Task directions:
Pick up the notes on PDF.js development plans after their last sentence and continue them in the same plain style.

Document extract:
Somewhat pervasive mode switch in text-drawing code. Is it just a matter of transform hackery to put glyphs in the right place, or do we need canvas support? Canvas support might be a big project.

Big project: Search

We want browsers' find-in-page features to see PDF text too. This is hard with canvas. With an SVG or HTML backend, if we set things up properly, we might get search almost for free. Search is very similar to but slightly harder than text selection because search needs to know about word-, sentence-, paragraph-, column-, and page-breaks, potentially, so as to know which chunks of text are part of the same word, whereas text selection just needs to know about text that might be adjacent.

Big project: XFA or AcroForms

Add support for interactive form objects, which allow users to fill out input fields (text, checkboxes, radio buttons, etc.) in a PDF and then "submit" them. We need to find out whether more PDFs with forms use XFA or AcroForms. Rumor has it that most tax forms are XFA, which is the biggest use case driving this so far. Once we figure out whether XFA or AcroForms is more important to implement, then we need to research whether these controls map 1:1 to HTML5 form controls. If so, implementing forms would approximately mean overlaying the PDF display with the appropriate HTML5 elements. We also need to research how these controls can be styled; that might be difficult to implement. Lastly, forms have some support for running JavaScript, which we may not want to allow. It would be an interesting problem to see if such script could be sandboxed properly.

Big project: Sanitizer

PDF files often have malicious content within itself, which can be used to compromise the security of the system. Rendering PDF file with PDF.js is often slow and broken, which makes the users to open the files with native readers. It will be very useful to have a mean to remove malicious content from PDF.

  • Use PDF.js to parse PDF into internal representation, but do not render it.
  • Decompress and destream it.
  • Remove all potentially malicious tags (this should be tweakable in popup window similar to "Clear Recent History"): JS, flash, 3d, forms, signatures, remote content, anything not needed for rendering.
  • Recreate PDF file from the internal representation recomputing all the recomputable fields to mitigate memory corruption exploits.

Firefox should suggest the user to sanitize PDF if he downloads PDF by any mean (either using PDF.js GUI, or FF standard download dialogue).

Testing

To run tests

pdf.js/test$ python test.py --help

Once you decide how you want to run it, that script will spin up one or more browsers, and a little web server to serve up test cases.

Information provided:

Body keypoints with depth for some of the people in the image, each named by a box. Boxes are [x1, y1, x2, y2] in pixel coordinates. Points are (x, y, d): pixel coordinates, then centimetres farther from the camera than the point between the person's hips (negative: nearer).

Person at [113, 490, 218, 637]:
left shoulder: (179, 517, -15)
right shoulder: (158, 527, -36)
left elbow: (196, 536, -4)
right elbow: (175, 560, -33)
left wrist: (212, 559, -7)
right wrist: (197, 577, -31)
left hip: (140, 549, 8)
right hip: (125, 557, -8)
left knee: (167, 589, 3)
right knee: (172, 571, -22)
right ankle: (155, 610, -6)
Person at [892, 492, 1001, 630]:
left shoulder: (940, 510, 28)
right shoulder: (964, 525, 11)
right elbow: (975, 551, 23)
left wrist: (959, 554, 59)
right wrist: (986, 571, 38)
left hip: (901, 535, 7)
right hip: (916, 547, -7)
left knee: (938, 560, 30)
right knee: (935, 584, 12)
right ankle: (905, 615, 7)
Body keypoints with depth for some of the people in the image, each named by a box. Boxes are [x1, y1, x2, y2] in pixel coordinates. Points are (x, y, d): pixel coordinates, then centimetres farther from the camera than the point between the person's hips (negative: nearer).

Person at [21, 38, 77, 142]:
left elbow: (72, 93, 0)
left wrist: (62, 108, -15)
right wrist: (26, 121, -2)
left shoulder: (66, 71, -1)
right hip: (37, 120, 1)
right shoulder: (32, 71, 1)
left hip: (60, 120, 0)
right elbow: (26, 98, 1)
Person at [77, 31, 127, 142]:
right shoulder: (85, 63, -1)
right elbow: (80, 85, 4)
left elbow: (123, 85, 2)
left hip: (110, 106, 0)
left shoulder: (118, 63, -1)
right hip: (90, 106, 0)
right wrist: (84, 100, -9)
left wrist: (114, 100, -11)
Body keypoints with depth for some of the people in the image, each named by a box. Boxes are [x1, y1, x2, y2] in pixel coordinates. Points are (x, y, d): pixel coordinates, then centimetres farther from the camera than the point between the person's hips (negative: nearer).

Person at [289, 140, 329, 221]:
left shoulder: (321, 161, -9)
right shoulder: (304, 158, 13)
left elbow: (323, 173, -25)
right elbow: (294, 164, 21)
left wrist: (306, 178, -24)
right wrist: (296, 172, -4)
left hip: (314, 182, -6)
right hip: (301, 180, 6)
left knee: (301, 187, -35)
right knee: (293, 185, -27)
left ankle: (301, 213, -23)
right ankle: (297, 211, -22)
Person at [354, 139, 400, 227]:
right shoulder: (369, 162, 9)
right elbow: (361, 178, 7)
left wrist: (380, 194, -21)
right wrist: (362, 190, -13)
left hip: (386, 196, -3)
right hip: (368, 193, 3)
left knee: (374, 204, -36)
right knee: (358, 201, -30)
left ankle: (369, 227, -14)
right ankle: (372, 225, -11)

Expected output:
Utils

To uncompress a PDF

Coding Style

See https://github.com/mozilla/pdf.js/wiki/Style-Guide.

  • make sure HTML files are declared <!DOCTYPE html> (i.e., HTML5). IE9+ will load them in compatibility mode otherwise.
  • add a "use strict"; statement (exactly that!) to the top of your JS files
  • 2 spaces for indentation.
  • Line break are free (I promise) don't hesitate to use them to separate logical block inside your functions.
  • Be sure to declare a variable with 'var' before using it you don't want to be hurt by random variables living on the global scope.
  • Files are named like_this.js.

Useful resources:

Also some particular points (sentence stolen from https://developer.mozilla.org/en/JavaScript_style_guide)

  • Don't use object methods and properties more than you have to. It is often faster to store the result in a temporary variable.

If you have to do DOM manipulations (hopefully not!):

  • Don't call getAttribute to see if an attribute exists, call hasAttribute instead.
  • Prefer to loop through childNodes rather than using first/lastChild with next/previousSibling. But prefer hasChildNodes() to childNodes.length > 0. Similarly prefer document.getElementsByTagName(aTag).item(0) != null to document.getElementsByTagName(aTag).length > 0.

Review (aka pull-request) policy

All pushes to the master must go through pull requests.

NBB: this isn't being enforced yet

  • New code has to pass all tests
  • New code can't regress performance on (TBD) as measured by (TBD). Unless the new code implements a new feature major enough to suffer a temporary perf regression. This is up to common sense.
  • Major new features should have architectural review from (TBD). Less major patches can be reviewed by (TBD).